PROBLEM DETAILS → From the material below, copy every line in which the word "hand" occurs.

INPUT RECORDS →
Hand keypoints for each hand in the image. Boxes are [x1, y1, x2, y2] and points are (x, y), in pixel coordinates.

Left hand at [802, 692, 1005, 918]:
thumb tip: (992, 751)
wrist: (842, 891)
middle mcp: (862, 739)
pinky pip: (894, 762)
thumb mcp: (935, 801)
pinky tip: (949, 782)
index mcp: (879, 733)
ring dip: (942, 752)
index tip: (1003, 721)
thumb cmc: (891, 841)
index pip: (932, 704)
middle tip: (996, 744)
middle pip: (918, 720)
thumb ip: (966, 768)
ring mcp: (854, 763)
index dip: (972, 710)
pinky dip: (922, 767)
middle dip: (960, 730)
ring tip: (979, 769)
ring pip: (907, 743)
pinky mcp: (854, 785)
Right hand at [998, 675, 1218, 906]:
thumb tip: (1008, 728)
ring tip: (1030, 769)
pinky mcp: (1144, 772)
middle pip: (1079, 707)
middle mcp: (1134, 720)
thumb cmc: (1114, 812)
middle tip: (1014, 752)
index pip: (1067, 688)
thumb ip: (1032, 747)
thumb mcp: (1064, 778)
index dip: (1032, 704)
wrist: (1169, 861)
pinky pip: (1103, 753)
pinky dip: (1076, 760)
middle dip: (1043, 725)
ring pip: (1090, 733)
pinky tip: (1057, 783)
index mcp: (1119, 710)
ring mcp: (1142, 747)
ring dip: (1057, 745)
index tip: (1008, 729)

THE COMPLETED TASK →
Hand keypoints for each hand in the image. Boxes are [x1, y1, x2, y2] and points are (x, y), in pixel coordinates.
Left hand at [802, 692, 1005, 918]:
Right hand at [998, 675, 1218, 906]:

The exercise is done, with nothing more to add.